Aroma - the lasting spark for the memory of such things McDonald's hamburgers on a summer night, succulent turkey roasting on a Thanksgiving morn, apple pies baking on a fall day. Sound doesn't play much of a role in food memories except for the sound of the music tinkling from the ice cream carts and trucks that rode up and down the rows of blocks in suburban neighborhoods in the fifties, and sometimes still today. We could hear the music a block away, plenty of time to run inside and yell, “Mom, Mom, here comes the ice cream man, can we get some?” Sure enough, she'd dig around in her purse for change and out we'd go to wait on the curb. The choices were wonderful. Ice cream in a waffle cone, dipped in chocolate and rolled in nuts. Tri-flavored popsicles with raspberry, orange and vanilla from the Good Humor Man.

We had a favorite hamburger stand where I grew up in the south suburbs of Chicago - Prince Castle. There they featured the usual fare, but the main attractions were ice cream cones with square-shaped scoops. On summer nights, after dark when Dad was working, Mom would pile us in the car with all the windows down, the warm summer wind in our faces and head for Prince Castle. The flavors were much like the Baskin Robbins flavors of today - Mint Chocolate Chips, Butter Pecan, Very Cherry, and so creamy and delicious I would add an inch to my hips if I ate it today, but I'd do it in a heartbeat.

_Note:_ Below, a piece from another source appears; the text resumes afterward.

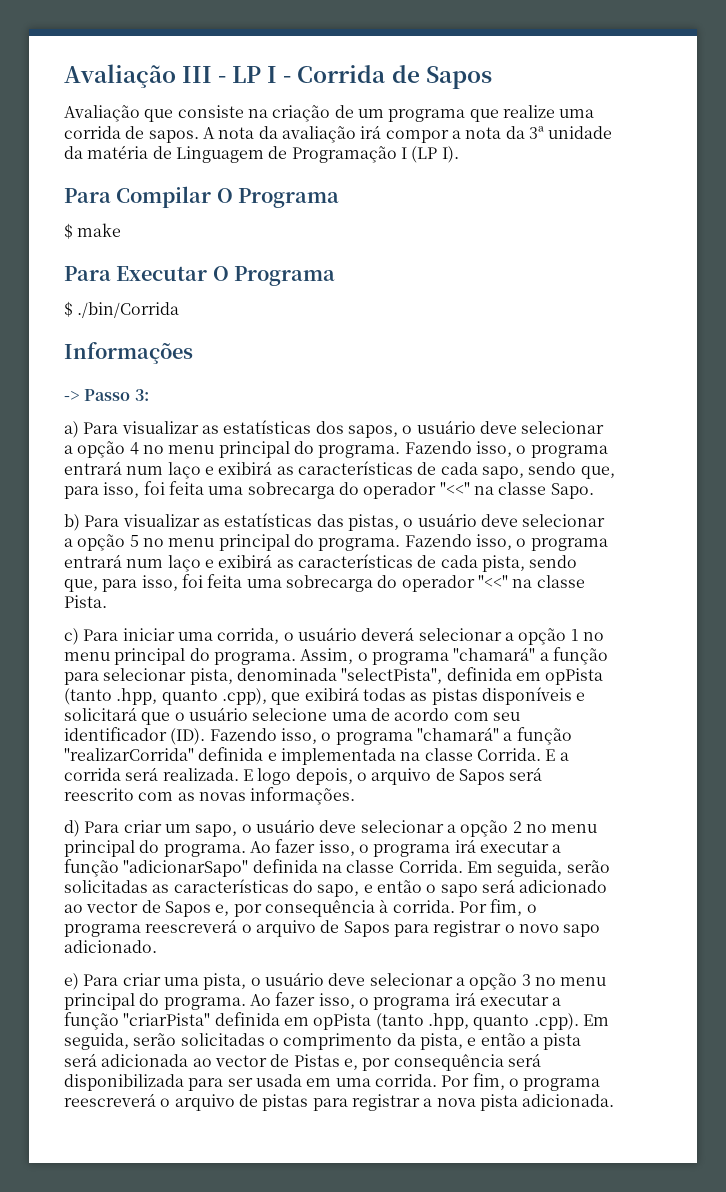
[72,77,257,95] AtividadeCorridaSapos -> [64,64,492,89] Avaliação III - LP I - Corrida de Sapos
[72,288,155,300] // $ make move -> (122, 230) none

And Pizza! Oh, the pizza in the Chicago area is renowned. We had two favorites: John's Pizzeria on 173rd and Burnham Avenue and Colucci's at 176th and Burnham. John's pizza was covered in a blanket of finely crumble sweet Italian sausage, with a cheesy, peppery taste. Colucci's was smothered in a succulent tomato sauce with chunks of sausage. But the unique thing was the way the sliced the pizza - one slice across the center, the sliced in two-inch strips the other way resulting in rectangular shapes. Their Italian roast beef sandwiches were out of this world, and I've never found another since that compared to those.